こんなことをいえば、それは興味の問題ではないといつてしかられるかもしれない。たしかにそれは興味の問題ではなく、もつとさし迫つた、いやおうなしの政治問題にちがいない。

しかし、それが政治問題であるということは、それ自体がすでにある限界を示すことである。

すなわち、政治問題であるかぎりにおいて、この戦争責任の問題も、便宜的な一定の規準を定め、その線を境として一応形式的な区別をして行くより方法があるまい。

つまり、問題の性質上、その内容的かつ徹底的なる解決は、あらかじめ最初から断念され、放棄されているのであつて、残されているのは一種の便宜主義による解決だけだと思う。
便宜主義による解決の最も典型的な行き方は、
人間による判断を一切省略して、その人の地位や職能によつて判断する方法である。
現在までに発表された数多くの公職追放者のほとんど全部はこの方法によつて決定された。もちろん、そのよいわるいは問題ではない。
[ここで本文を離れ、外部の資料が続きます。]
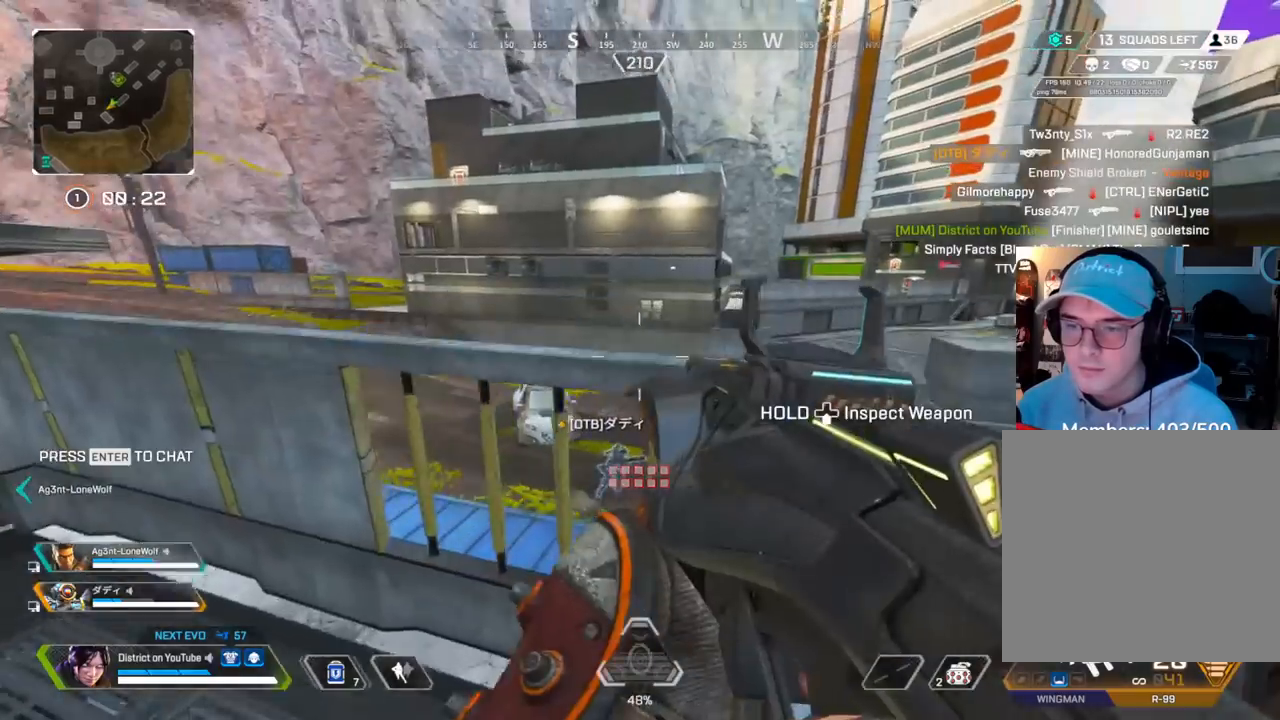
{"buttons": [], "left_stick": "up", "right_stick": "center", "events": [[17, "A", "up"], [67, "left_stick", "right"], [217, "R3", "up"], [217, "left_stick", "up"], [250, "right_stick", "down-right"], [300, "right_stick", "center"]]}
ばかりでなく、あるいはこれが唯一の実際的方法かもしれない。

しかし、それなら映画の場合もこれと同様に取り扱つたらいいではないか。
しかもこの場合は、いじめたものといじめられたものの区別は実にはつきりしているのである。

いうまでもなく、いじめたものは監督官庁であり、いじめられたものは業者である。
これ以上に明白なるいかなる規準も存在しないと私は考える。

しかるに、一部の人の主張するがごとく、業者の間からも、むりに戦争責任者を創作してお目にかけなければならぬとなると、その規準の置き方、そして、いつたいだれが裁くかの問題、いずれもとうてい私にはわからないことばかりである。

たとえば、自分の場合を例にとると、私は戦争に関係のある作品を一本も書いていない。
けれどもそれは必ずしも私が確固たる反戦の信念を持ちつづけたためではなく、たまたま病身のため、そのような題材をつかむ機会に恵まれなかつたり、その他諸種の偶然的なまわり合せの結果にすぎない。

もちろん、私は本質的には熱心なる平和主義者である。
しかし、そんなことがいまさら何の弁明になろう。

戦争が始まつてからのちの私は、ただ自国の勝つこと以外は何も望まなかつた。
そのためには何事でもしたいと思つた。
国が敗れることは同時に自分も自分の家族も死に絶えることだとかたく思いこんでいた。

親友たちも、親戚も、隣人も、そして多くの貧しい同胞たちもすべて一緒に死ぬることだと信じていた。

この馬鹿正直をわらう人はわらうがいい。

このような私が、ただ偶然のなりゆきから一本の戦争映画も作らなかつたというだけの理由で、どうして人を裁く側にまわる権利があろう。

は、結局、だれがこの仕事をやればいいのか。
それも私にはわからない。

ただ一ついえることは、自分こそ、それに適当した人間だと思う人が出て行つてやるより仕方があるまいということだけである。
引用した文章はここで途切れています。